Known as Trisis or Triton, the malicious software is designed to target systems used to safely control emergency shutdowns of industrial plants. Last year, security researchers at Dragos determined that the hackers behind the tool had scanned the networks of U.S. electrical utilities, after the malware initially surfaced in 2017 at a Saudi petrochemical plant.
The sanctions mark the first time any government has publicly connected Trisis to Russia.
“In recent years, the Triton malware has been deployed against U.S. partners in the Middle East, and the hackers behind the malware have been reportedly scanning and probing U.S. facilities,” Treasury said it its sanctions announcement. “The development and deployment of the Triton malware against our partners is particularly troubling given the Russian government’s involvement in malicious and dangerous cyber-enabled activities.”
Treasury pinned blame on the State Research Center of the Russian Federation FGUP Central Scientific Research Institute of Chemistry and Mechanics (TsNIIKhM) for supporting the 2017 attack in the Middle East. FireEye researchers had previously linked the research institution to the hacking group that deployed Trisis.
FireEye did not blame TsNIIKhM for the aspect of Trisis that targets industrial control systems, saying it did not have enough data to make that assessment.

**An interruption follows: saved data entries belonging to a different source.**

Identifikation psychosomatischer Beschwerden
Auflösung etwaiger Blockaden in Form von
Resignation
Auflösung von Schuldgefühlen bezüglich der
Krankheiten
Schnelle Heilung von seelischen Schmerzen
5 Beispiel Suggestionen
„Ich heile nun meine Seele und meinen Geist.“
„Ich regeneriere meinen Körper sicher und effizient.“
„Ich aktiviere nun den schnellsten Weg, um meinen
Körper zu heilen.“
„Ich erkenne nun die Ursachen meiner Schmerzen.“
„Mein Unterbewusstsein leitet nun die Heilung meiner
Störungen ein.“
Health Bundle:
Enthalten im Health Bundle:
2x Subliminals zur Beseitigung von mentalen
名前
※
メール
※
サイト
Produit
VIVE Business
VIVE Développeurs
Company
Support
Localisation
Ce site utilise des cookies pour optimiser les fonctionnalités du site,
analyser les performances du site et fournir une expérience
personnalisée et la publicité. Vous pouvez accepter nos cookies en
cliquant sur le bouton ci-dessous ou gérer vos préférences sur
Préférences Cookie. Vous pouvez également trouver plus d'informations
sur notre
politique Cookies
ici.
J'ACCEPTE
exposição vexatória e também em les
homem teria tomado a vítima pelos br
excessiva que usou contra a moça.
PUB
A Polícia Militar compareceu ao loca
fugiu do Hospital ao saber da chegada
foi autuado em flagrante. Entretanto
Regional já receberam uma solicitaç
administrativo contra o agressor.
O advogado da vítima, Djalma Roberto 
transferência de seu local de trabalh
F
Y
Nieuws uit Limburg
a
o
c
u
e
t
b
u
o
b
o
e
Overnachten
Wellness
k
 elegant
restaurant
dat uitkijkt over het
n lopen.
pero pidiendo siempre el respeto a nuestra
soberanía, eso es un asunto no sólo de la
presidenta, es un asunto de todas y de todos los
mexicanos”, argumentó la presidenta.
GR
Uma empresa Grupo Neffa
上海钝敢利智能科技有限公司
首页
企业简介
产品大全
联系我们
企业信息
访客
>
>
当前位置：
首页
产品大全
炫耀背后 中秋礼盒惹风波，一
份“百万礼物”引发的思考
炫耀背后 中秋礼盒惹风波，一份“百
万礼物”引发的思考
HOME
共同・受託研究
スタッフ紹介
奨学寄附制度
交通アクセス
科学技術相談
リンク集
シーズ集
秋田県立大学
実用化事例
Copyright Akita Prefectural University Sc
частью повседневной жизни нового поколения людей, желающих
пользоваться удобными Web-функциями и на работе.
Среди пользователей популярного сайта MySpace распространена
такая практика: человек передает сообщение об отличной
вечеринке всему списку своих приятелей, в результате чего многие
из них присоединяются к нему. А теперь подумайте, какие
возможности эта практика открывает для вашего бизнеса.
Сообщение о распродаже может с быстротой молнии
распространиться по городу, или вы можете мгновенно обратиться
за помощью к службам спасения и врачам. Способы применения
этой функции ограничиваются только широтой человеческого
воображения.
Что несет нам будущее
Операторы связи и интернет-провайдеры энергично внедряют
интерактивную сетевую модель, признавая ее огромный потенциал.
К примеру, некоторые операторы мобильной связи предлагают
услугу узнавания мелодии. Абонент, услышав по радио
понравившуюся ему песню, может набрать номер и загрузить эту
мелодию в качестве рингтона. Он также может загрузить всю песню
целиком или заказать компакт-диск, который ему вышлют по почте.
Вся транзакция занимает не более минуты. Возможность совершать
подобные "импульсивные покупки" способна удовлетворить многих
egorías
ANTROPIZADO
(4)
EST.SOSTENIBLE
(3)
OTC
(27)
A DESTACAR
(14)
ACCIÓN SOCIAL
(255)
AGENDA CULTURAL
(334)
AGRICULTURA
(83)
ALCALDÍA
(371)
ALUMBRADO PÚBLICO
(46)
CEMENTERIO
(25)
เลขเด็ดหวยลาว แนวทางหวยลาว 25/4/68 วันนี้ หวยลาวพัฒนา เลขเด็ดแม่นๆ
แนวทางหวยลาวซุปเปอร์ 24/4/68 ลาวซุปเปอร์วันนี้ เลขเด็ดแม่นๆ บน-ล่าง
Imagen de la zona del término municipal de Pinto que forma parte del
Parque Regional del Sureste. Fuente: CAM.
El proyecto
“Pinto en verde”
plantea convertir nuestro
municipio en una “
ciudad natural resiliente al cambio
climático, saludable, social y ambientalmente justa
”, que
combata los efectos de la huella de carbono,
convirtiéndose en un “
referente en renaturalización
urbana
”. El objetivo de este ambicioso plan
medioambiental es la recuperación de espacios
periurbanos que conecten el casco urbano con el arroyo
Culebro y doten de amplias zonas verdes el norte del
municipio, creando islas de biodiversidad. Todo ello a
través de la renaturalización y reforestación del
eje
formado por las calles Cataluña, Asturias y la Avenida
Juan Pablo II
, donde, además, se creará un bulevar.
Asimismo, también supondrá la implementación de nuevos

However, “the actors who deployed Triton used the exact same tools that the intrusion actors used,” said Nathan Brubaker, a senior manager at Mandiant Threat Intelligence.
Trisis is unique among malware in its risk to human safety at energy plants, according to Robert M. Lee, chief executive of industrial security company Dragos. He applauded the U.S. government for taking a strong stand against the dangerous malware.
“It’s appropriate for the U.S. government to focus sanctions on governments and their institutions for such attacks,” Lee added. “Focusing on naming and shaming government individuals misplaces the blame and provides an easy out for the government tasking the operation.”
The jarring attack on the Saudi petrochemical plant has been a learning experience for industrial cybersecurity experts ever since. A cybersecurity expert who responded to the incident has said that engineers at the plant missed a key opportunity to avoid a second shutdown caused by the malware, in August 2017.
“We completely reject the charges brought by the [U.S.] administration,” Anatoly Antonov, the Russian ambassador to the U.S., said in a statement late Friday.
U.S. agencies have set a blistering pace this week with warnings and punishments involving hacking and other online malfeasance connected to hostile foreign governments.
Friday’s sanctions follow those against alleged Iranian front companies that Treasury said Thursday were behind election influence operations. On Wednesday, national security officials accused Iran of being behind voter intimidation emails in Florida.
Also Thursday, the FBI and Cybersecurity and Information Security Agency blamed Russian government-linked hackers suspected in the breach of state and local networks. And the week began with the Justice Department announcing an indictment against six alleged Russian intelligence officers accused of involvement with some of the most high-profile hacking incidents in the world, such as the NotPetya outbreak. Russia faced cyber-related sanctions overseas this week, too.
UPDATE, 10/26/20, 10:32 a.m. EDT: This story has been updated with a statement from the Russian ambassador to the U.S.